# schaltplan für fernseher



## grizzlyco (11 April 2005)

hallo zusammen ich brauche mal für etwas anderes eure hilfe. Wo kriege ich schaltpläne für fernseher her? genauer für BEKO Model TVB-3211 SN 81100008.


wenn ihr mir helfen könntet wär das echt super.

MfG 
Grizzly


----------



## Mario (13 April 2005)

*schaltplan*

schaltplandienst münchen   oder   schaltplandiest berlien

adressen weiß ich im moment nicht aber einfach mal googeln
wenn nicht !         
 einfach mal melden , dann werde ich die adressen raussuchen

mfg mario


----------



## lorenz2512 (13 April 2005)

Hallo,
ELV hat auch einen Schaltplandienst.

mfg
dietmar


----------



## Anonymous (6 Mai 2005)

Falls das noch aktuell sein sollte:
welches Chassis hat der? Unter Umständen habe ich was passendes.
(Übliche Chassisbezeichnung bei den Dönerkisten lauten z.B. 10.1, 12.6....)

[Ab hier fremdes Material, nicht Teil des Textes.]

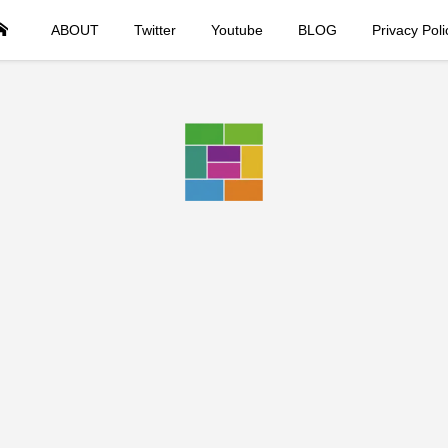
ABOUT
Twitter
Youtube
BLOG
Privacy Pol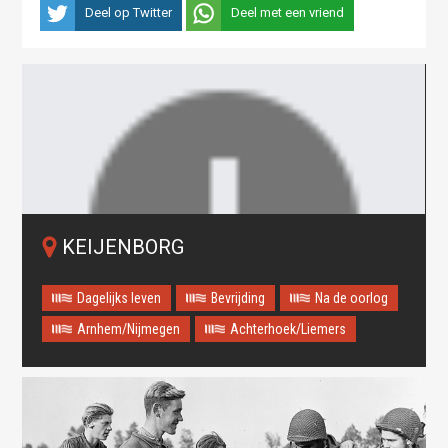
Deel op Twitter
Deel met een vriend
KEIJENBORG
Dagelijks leven
Bevrijding
Na de oorlog
Arnhem/Nijmegen
Achterhoek/Liemers
Oops! Something went
wrong.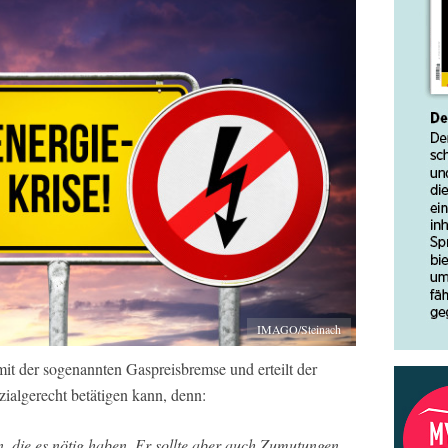
IMAGO/Steinach
t der sogenannten Gaspreisbremse und erteilt der
zialgerecht betätigen kann, denn:
en, die es nötig haben. Er sollte aber auch Zumutungen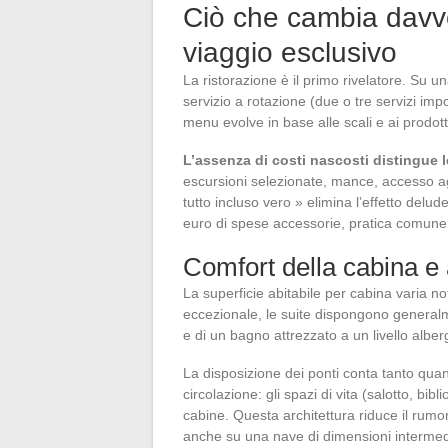
Ciò che cambia davve
viaggio esclusivo
La ristorazione è il primo rivelatore. Su 
servizio a rotazione (due o tre servizi impos
menu evolve in base alle scali e ai prodotti
L’assenza di costi nascosti distingue
escursioni selezionate, mance, accesso ag
tutto incluso vero » elimina l’effetto delu
euro di spese accessorie, pratica comune
Comfort della cabina e 
La superficie abitabile per cabina varia 
eccezionale, le suite dispongono generalm
e di un bagno attrezzato a un livello albe
La disposizione dei ponti conta tanto quan
circolazione: gli spazi di vita (salotto, bib
cabine. Questa architettura riduce il rumore
anche su una nave di dimensioni intermed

Der Lange in Berlin (siehe oben): www.schaltungsdienst.de

ELV bezieht die Pläne soweit ich weiß auch nur vom Lange.


----------



## grizzlyco (6 Mai 2005)

045.651.11
ist das die nummer?
lange hat leider keinen plan für diesen fernseher


----------



## Oberchefe (6 Mai 2005)

nein, das ist nicht die Chassisbezeichnung. Kannst Du mal ein Bild vom Chassis machen?


----------



## Kurt (7 Mai 2005)

du kannst es auch hier versuchen
http://www.elektroda.pl/rtvforum/forums.html
Rubrik *TV*
Boardsprache ist aber polnisch.

kurt


----------